他人から尊重されないことよりも恥ずかしいのは、自分が他人を尊重できないことです。自分の誇りにかけて、自分が他人を尊重しさえすればよい、という開き直りが大切です。
安心をえられないまま、無理に自分を変えようとしても、それができない自分への嫌悪感が深まってしまうだけです。
成長することばかりにとらわれるよりも、安全を脅かされる不安を取り除き、足場を固めることが先決です。
人間には本来、成長したいという抑えがたい欲求がありますので、安心さええられれば、悩むまでもなく成長へと向かうはずなのです。
失敗することの不安を打ち消す方法は、「絶対に失敗しない」という自信をつけることではなく、「失敗することもある」と現実を受け入れる余裕をもつことです。
けっして、愛する人に嫌われてもかまわない、家族を失っても悲しくない、などと感覚を麻痺させてごまかすということではありません。

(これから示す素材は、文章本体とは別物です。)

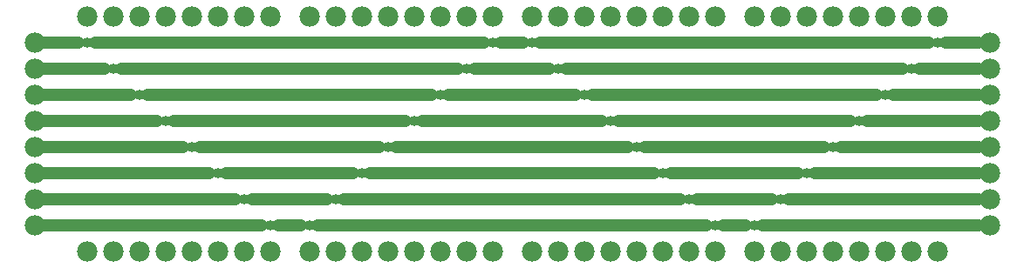
<source format=gbl>
G04 MADE WITH FRITZING*
G04 WWW.FRITZING.ORG*
G04 DOUBLE SIDED*
G04 HOLES PLATED*
G04 CONTOUR ON CENTER OF CONTOUR VECTOR*
%ASAXBY*%
%FSLAX23Y23*%
%MOIN*%
%OFA0B0*%
%SFA1.0B1.0*%
%ADD10C,0.078000*%
%ADD11C,0.039370*%
%ADD12C,0.048000*%
%LNCOPPER0*%
G90*
G70*
G54D10*
X2870Y205D03*
X2970Y205D03*
X3070Y205D03*
X3170Y205D03*
X3270Y205D03*
X3370Y205D03*
X3470Y205D03*
X3570Y205D03*
X2720Y205D03*
X2620Y205D03*
X2520Y205D03*
X2420Y205D03*
X2320Y205D03*
X2220Y205D03*
X2120Y205D03*
X2020Y205D03*
X1170Y205D03*
X1270Y205D03*
X1370Y205D03*
X1470Y205D03*
X1570Y205D03*
X1670Y205D03*
X1770Y205D03*
X1870Y205D03*
X1020Y205D03*
X920Y205D03*
X820Y205D03*
X720Y205D03*
X620Y205D03*
X520Y205D03*
X420Y205D03*
X320Y205D03*
X2870Y1105D03*
X2970Y1105D03*
X3070Y1105D03*
X3170Y1105D03*
X3270Y1105D03*
X3370Y1105D03*
X3470Y1105D03*
X3570Y1105D03*
X2720Y1105D03*
X2620Y1105D03*
X2520Y1105D03*
X2420Y1105D03*
X2320Y1105D03*
X2220Y1105D03*
X2120Y1105D03*
X2020Y1105D03*
X1170Y1105D03*
X1270Y1105D03*
X1370Y1105D03*
X1470Y1105D03*
X1570Y1105D03*
X1670Y1105D03*
X1770Y1105D03*
X1870Y1105D03*
X1020Y1105D03*
X920Y1105D03*
X820Y1105D03*
X720Y1105D03*
X620Y1105D03*
X520Y1105D03*
X420Y1105D03*
X320Y1105D03*
X3770Y305D03*
X3770Y405D03*
X3770Y505D03*
X3770Y605D03*
X3770Y705D03*
X3770Y805D03*
X3770Y905D03*
X3770Y1005D03*
X120Y305D03*
X120Y405D03*
X120Y505D03*
X120Y605D03*
X120Y705D03*
X120Y805D03*
X120Y905D03*
X120Y1005D03*
G54D11*
X3070Y505D03*
X2520Y505D03*
X1370Y505D03*
X820Y505D03*
X2870Y305D03*
X2720Y305D03*
X1170Y305D03*
X1020Y305D03*
X2970Y405D03*
X2620Y405D03*
X1270Y405D03*
X920Y405D03*
X3170Y605D03*
X2420Y605D03*
X1470Y605D03*
X720Y605D03*
X3270Y705D03*
X2320Y705D03*
X1570Y705D03*
X620Y705D03*
X3370Y805D03*
X2220Y805D03*
X1670Y805D03*
X520Y805D03*
X3470Y905D03*
X2120Y905D03*
X1770Y905D03*
X420Y905D03*
X3570Y1005D03*
X2020Y1005D03*
X1870Y1005D03*
X320Y1005D03*
G54D12*
X389Y905D02*
X161Y905D01*
D02*
X350Y1005D02*
X1839Y1005D01*
D02*
X450Y905D02*
X1739Y905D01*
D02*
X550Y805D02*
X1639Y805D01*
D02*
X650Y705D02*
X1539Y705D01*
D02*
X750Y605D02*
X1439Y605D01*
D02*
X850Y505D02*
X1339Y505D01*
D02*
X950Y405D02*
X1239Y405D01*
D02*
X1050Y305D02*
X1139Y305D01*
D02*
X1200Y305D02*
X2689Y305D01*
D02*
X1300Y405D02*
X2589Y405D01*
D02*
X1400Y505D02*
X2489Y505D01*
D02*
X1500Y605D02*
X2389Y605D01*
D02*
X1600Y705D02*
X2289Y705D01*
D02*
X1700Y805D02*
X2189Y805D01*
D02*
X1800Y905D02*
X2089Y905D01*
D02*
X1900Y1005D02*
X1989Y1005D01*
D02*
X2050Y1005D02*
X3539Y1005D01*
D02*
X2150Y905D02*
X3439Y905D01*
D02*
X2250Y805D02*
X3339Y805D01*
D02*
X2350Y705D02*
X3239Y705D01*
D02*
X2450Y605D02*
X3139Y605D01*
D02*
X2550Y505D02*
X3039Y505D01*
D02*
X2650Y405D02*
X2939Y405D01*
D02*
X2750Y305D02*
X2839Y305D01*
D02*
X3600Y1005D02*
X3728Y1005D01*
D02*
X3500Y905D02*
X3728Y905D01*
D02*
X3400Y805D02*
X3728Y805D01*
D02*
X3300Y705D02*
X3728Y705D01*
D02*
X3200Y605D02*
X3728Y605D01*
D02*
X3100Y505D02*
X3728Y505D01*
D02*
X3000Y405D02*
X3728Y405D01*
D02*
X2900Y305D02*
X3728Y305D01*
D02*
X289Y1005D02*
X161Y1005D01*
D02*
X161Y805D02*
X489Y805D01*
D02*
X589Y705D02*
X161Y705D01*
D02*
X689Y605D02*
X161Y605D01*
D02*
X789Y505D02*
X161Y505D01*
D02*
X161Y405D02*
X889Y405D01*
D02*
X989Y305D02*
X161Y305D01*
G04 End of Copper0*
M02*
</source>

たとえ何かを失っても、自分がそれを「大切に思う気持ち」だけは消えません。失ってもなお大切に思えてこそ、本当に大切にしているといえるのです。
大切なものを「失ったとき、どうするか」と考えることが、そのものと正面から向き合うことになります。
最終的に頼りになるのは、そういう自分の心もちだけなのです。